General Relativity and Cosmology in Secondary Level II/High School
The project focuses on developing course material and student activities on General Relativity and cosmology for high school pupils, accessible with conceptual and mathematical means at secondary level II.
This pedagogical project was launched on the occasion of the centenary of Einstein’s General Theory of Relativity (GR), aiming to introduce secondary school pupils to modern cosmology and General Relativity.
The main purposes of this project are the following:
- Consolidate and enlarge pupils’ existing knowledge in physics and mathematics while studying subjects they find fascinating and motivating. The main objective is then not to replace the subjects traditionally taught, but rather to complement and reinforce them.
- Develop teaching material for high-school students on General Relativity and cosmology to provide a more complete and deep understanding of the issues of modern cosmology. The existing teaching material on GR and cosmology is either basic, adapted for the general public or for primary school pupils, focusing on the qualitative or philosophical aspects but not allowing a complete understanding of the topics, or “expert” and far beyond secondary school level.

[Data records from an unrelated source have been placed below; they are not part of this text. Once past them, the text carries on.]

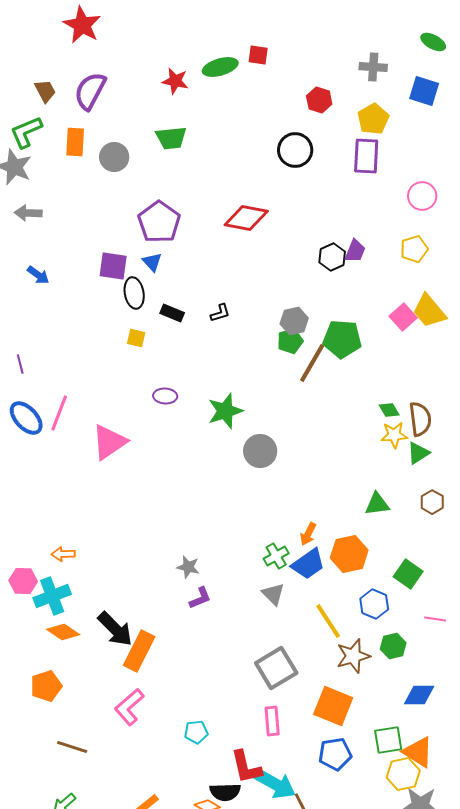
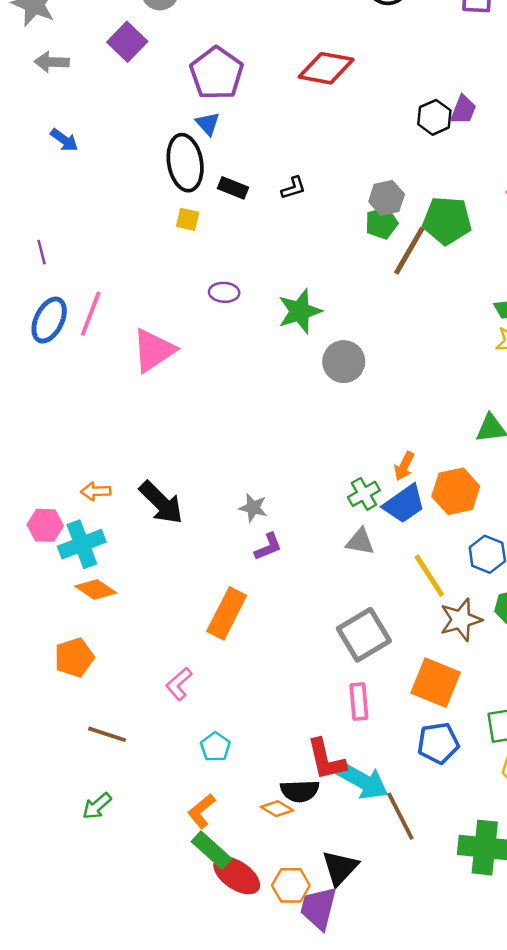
purple square: (113, 266) -> (127, 42), moved, turned 36
black ellipse: (134, 293) -> (185, 163), size x1.4
blue ellipse: (26, 418) -> (49, 320), turned 69
gray triangle: (273, 594) -> (360, 542), turned -35
black arrow: (115, 629) -> (161, 503), moved
orange rectangle: (139, 651) -> (227, 613), moved
pink L-shape: (129, 707) -> (179, 684), size x0.7
cyan pentagon: (196, 732) -> (215, 747), moved, turned -30

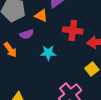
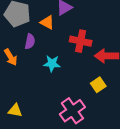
purple semicircle: (27, 34) -> (30, 41), turned -64

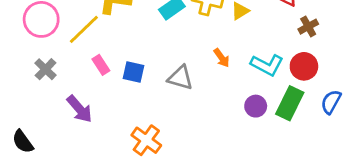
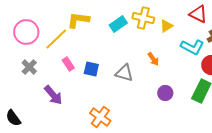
cyan L-shape: (267, 65) -> (192, 47), moved
purple circle: (256, 106) -> (165, 93), moved

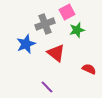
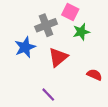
pink square: (67, 12) -> (70, 12), turned -35
red triangle: (56, 53) -> (58, 57), turned 42

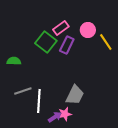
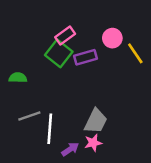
pink rectangle: (61, 28) -> (65, 36), moved
purple rectangle: (67, 45) -> (86, 57), turned 48
pink star: (65, 114) -> (93, 143), moved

- Improve links between the high school and real research: students who learn physics up to the 19th century are often left with distorted ideas about the main issues in modern physics. A more accurate awareness of what constitutes contemporary physics research (and hence what options are available to pupils after school) can have a strong impact on their choices for further study. This can counterbalance the general loss of interest in the “hard” sciences
This project focuses on the introduction into high schools of subjects dealing with cosmology and GR: the study ROSE (Relevance for Science Education project, 2010) shows that subjects dealing with astrophysics, cosmology and extreme events in the universe are of significantly higher interest for pupils in many countries (Sjøberg & Schreiner, 2007; Sjøberg & Schreiner, 2010; Lelliott & Rollnick, 2010; Baram-Tsabari & Yarden, 2012). Furthermore, it has been shown that pupils having attended a course containing topics from modern physics in addition to the standard curriculum, can achieve a better learning of the classically taught contents (Newton’s mechanics, electromagnetism) than pupils who followed a standard course (Baumert et al., 1998).

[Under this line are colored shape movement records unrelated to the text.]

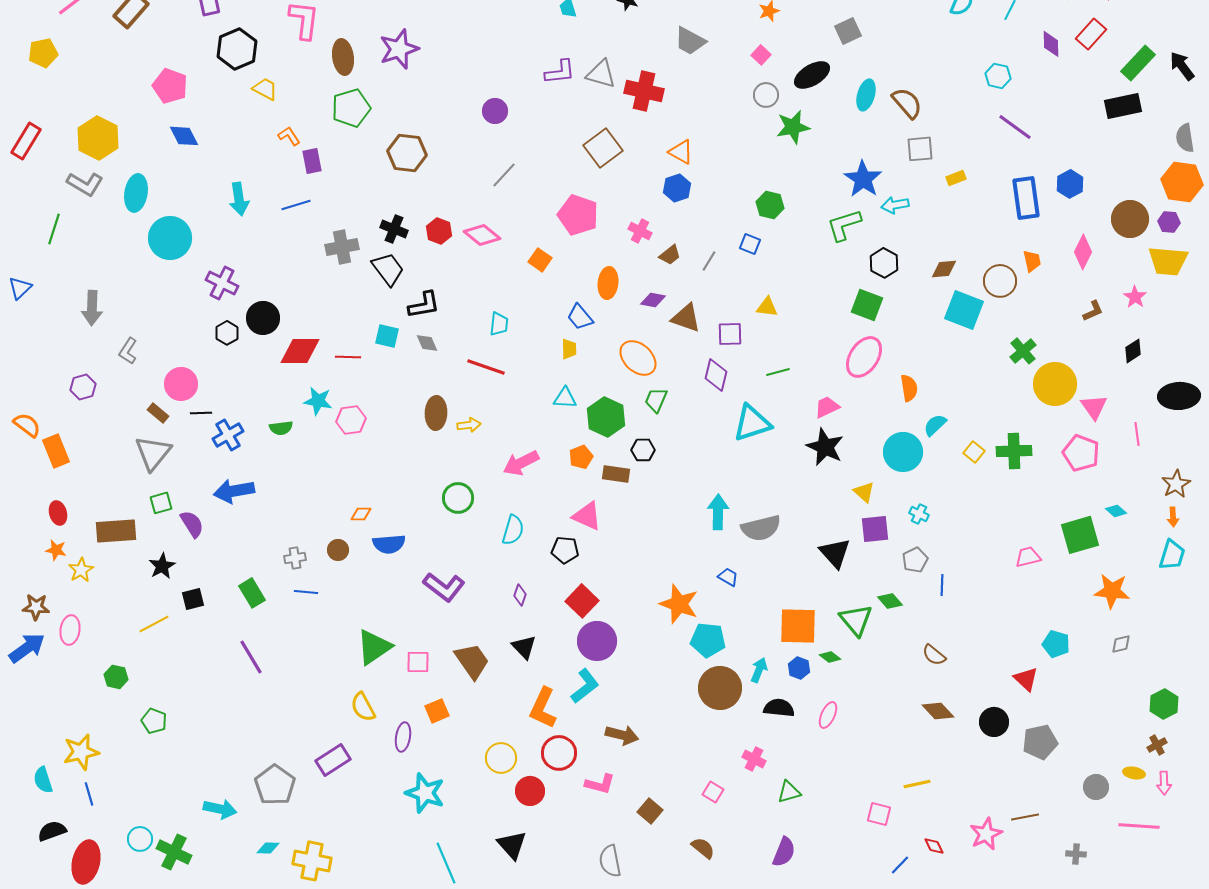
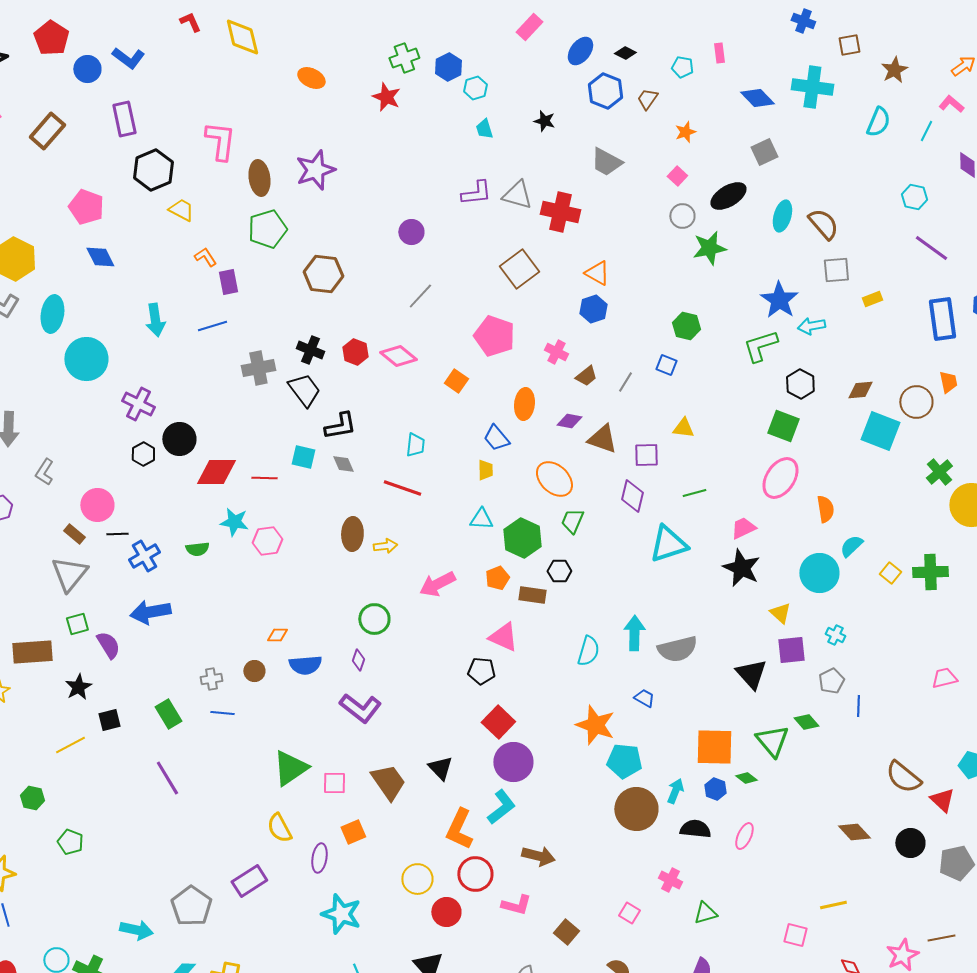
cyan semicircle: (513, 530) -> (588, 651), moved
purple diamond: (520, 595) -> (358, 660), moved
brown semicircle: (934, 655) -> (903, 777), moved, size x1.5

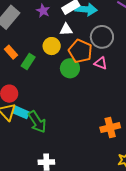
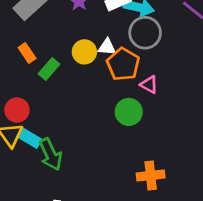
white triangle: (66, 29) -> (107, 47), moved
gray circle: (102, 37) -> (145, 33), moved
green circle: (70, 68) -> (129, 112), moved

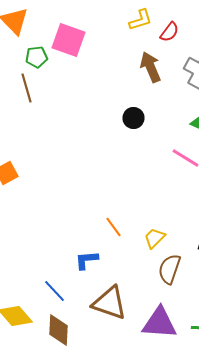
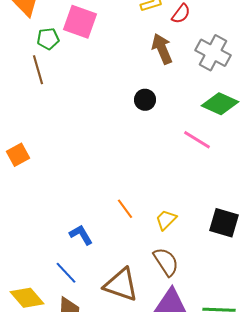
blue L-shape: (86, 260) -> (81, 235), moved, turned 65
brown semicircle: (170, 269) -> (166, 262), moved, turned 128

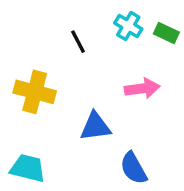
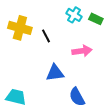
black line: (78, 42) -> (46, 36), moved
yellow cross: (35, 92) -> (20, 28), moved

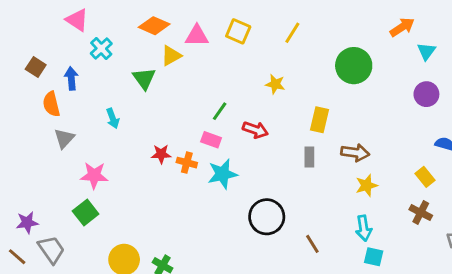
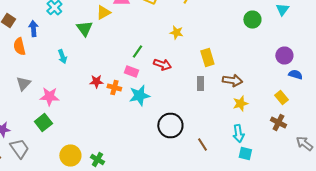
green circle: (354, 66) -> (252, 20), moved, size x0.7
purple circle: (426, 94) -> (284, 56), moved
yellow rectangle: (319, 120) -> (207, 58), turned -30
gray triangle: (64, 138) -> (23, 84), moved

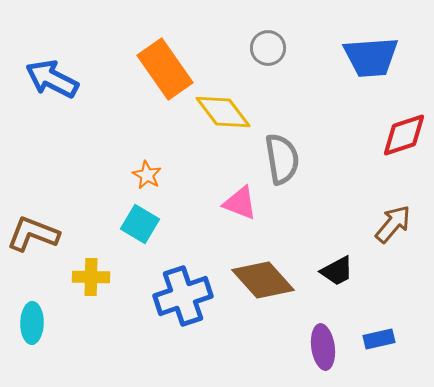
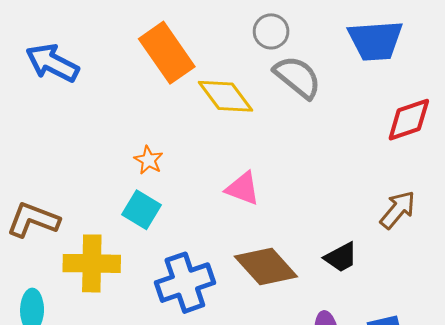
gray semicircle: (282, 159) -> (297, 77), moved, turned -42
yellow cross: (91, 277) -> (92, 263), size x1.5

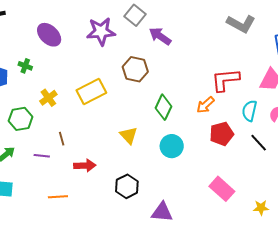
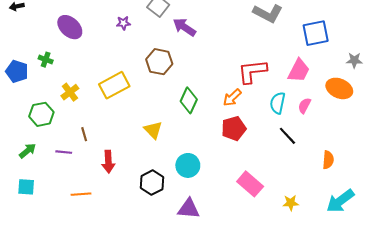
purple star: (101, 31) -> (123, 23), size x0.5
red pentagon: (222, 134) -> (234, 128), moved
cyan circle: (172, 146) -> (188, 165), moved
red arrow: (85, 166) -> (108, 162), turned 90

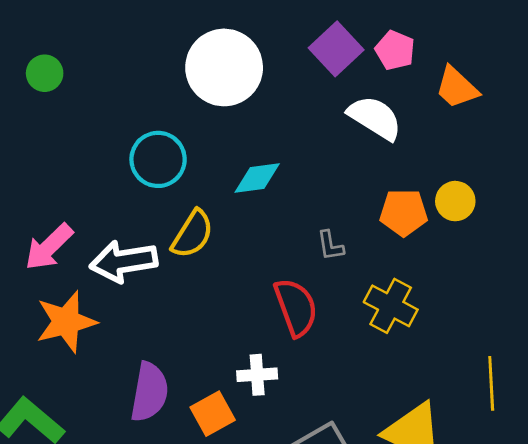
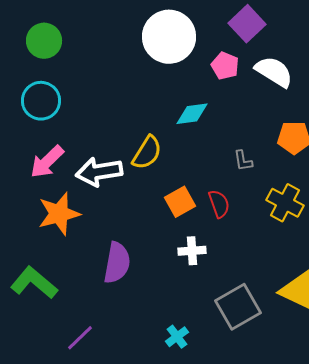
pink pentagon: (395, 50) -> (225, 66), moved
green circle: (45, 73) -> (44, 41), size x1.4
cyan circle: (158, 159) -> (41, 101), moved
red semicircle: (296, 307) -> (219, 204), size x0.7
orange square: (213, 414) -> (180, 202), moved

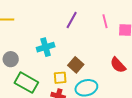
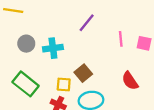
pink line: (105, 21) -> (121, 39), moved
gray circle: (11, 59) -> (26, 44), moved

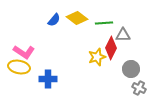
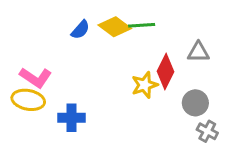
green line: (104, 23) -> (142, 25), moved
gray triangle: (123, 35) -> (198, 52), moved

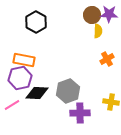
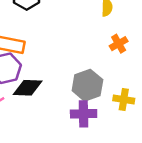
gray hexagon: (68, 91) -> (87, 85), moved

Moreover, using an example relating to quantum mechanics, Levrini and Fantini (2013) highlight how over-simplification to make a subject more accessible can have negative effects on student comprehension. Therefore, in the SwissMAP project, the goal has been to simplify the notions at the mathematical level while maintaining a relatively high conceptual level for the intended audience. The originality here is that the targeted approach is then not exclusively qualitative: the teaching material also includes quantitative and/or semi-quantitative analysis.
Up to the beginning of the project (2015), the optional course of cosmology and GR had been successfully taught in the Geneva high school for four years with continuous feedback from pupils and teachers. The result was that, on one hand the learning achievement of this course was the same as the other optional courses (average 4.5/6 and standard deviation 0.7), and on the other hand this was the only physics optional course to have had a gender ratio girls:boys ≥1, and this for four years in a row.

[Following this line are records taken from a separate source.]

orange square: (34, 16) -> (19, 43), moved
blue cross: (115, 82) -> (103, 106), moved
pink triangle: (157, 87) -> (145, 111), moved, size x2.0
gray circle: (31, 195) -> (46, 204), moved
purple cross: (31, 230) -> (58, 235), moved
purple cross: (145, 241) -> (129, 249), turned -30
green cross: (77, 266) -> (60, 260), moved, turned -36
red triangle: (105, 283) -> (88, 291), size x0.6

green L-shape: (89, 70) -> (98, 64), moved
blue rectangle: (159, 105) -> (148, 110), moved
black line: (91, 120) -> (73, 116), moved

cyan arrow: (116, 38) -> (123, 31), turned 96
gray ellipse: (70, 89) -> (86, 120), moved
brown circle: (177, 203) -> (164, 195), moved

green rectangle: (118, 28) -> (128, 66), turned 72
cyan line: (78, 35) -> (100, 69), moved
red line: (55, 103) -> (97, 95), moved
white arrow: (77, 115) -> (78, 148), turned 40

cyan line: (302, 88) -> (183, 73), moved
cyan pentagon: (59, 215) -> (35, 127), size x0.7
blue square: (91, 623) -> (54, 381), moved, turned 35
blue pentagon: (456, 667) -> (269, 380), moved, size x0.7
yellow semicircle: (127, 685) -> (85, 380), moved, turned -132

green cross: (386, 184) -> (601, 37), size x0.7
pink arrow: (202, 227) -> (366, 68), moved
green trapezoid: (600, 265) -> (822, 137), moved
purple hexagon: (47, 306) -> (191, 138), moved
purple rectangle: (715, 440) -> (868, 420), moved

The content and the structure of the course was validated and evaluated by many experts on cosmology, general relativity and physics education, as part of the publication of the course book and of related scientific reviews. Furthermore, the project provided many professional courses for teachers in Switzerland and France, with a general rate of teacher attendance of 3.9/4 and numerous conferences and workshops in Swiss secondary schools on the related subjects.
The project resulted in a course (in French) and a series of activities characterised by an intermediate level of difficulty. The course is divided into nine main chapters, from an introduction to astrophysics through to gravitational waves, covering subjects such as gravitational lensing, black holes, cosmological distances and the thermal history of the universe. Seven annexes complete the course, integrating and/or broadening the complementary notions that pupils may need for a complete understanding of the main chapters. Each chapter is related to a series of exercises and/or activities including model answers (reserved for teachers). The level of difficulty increases with the chapters, allowing a gradual immersion in the subjects:
- The activities of the first chapters do not require any knowledge specific to high school physics or mathematics. Instead, they revise some basic concepts from Secondary I including unit conversions, orders of magnitude and proportionality;
- Each chapter includes exercises and/or activities based on mechanics, waves, electricity, magnetism and thermodynamics of the general high-school physics curriculum;
- Some exercises in Chapters 7-9 require mathematical tools generally acquired in the final years of high school (such as derivatives, integrals or function analysis);
- A few exercises in the final chapters rely on basic knowledge of programming language (such as Python or Mathematica).
Moreover, several common themes can be followed through the chapters of the course, using an overarching subject that can be developed while increasing the level of difficulty. The order and selection of the activities concerning a specific theme are flexible and can be adapted to teaching constraints and the pupils’ level.
The material (in French only) is freely available on the SwissMAP website. The examples of answers for the exercises and activities are available for teachers only upon request.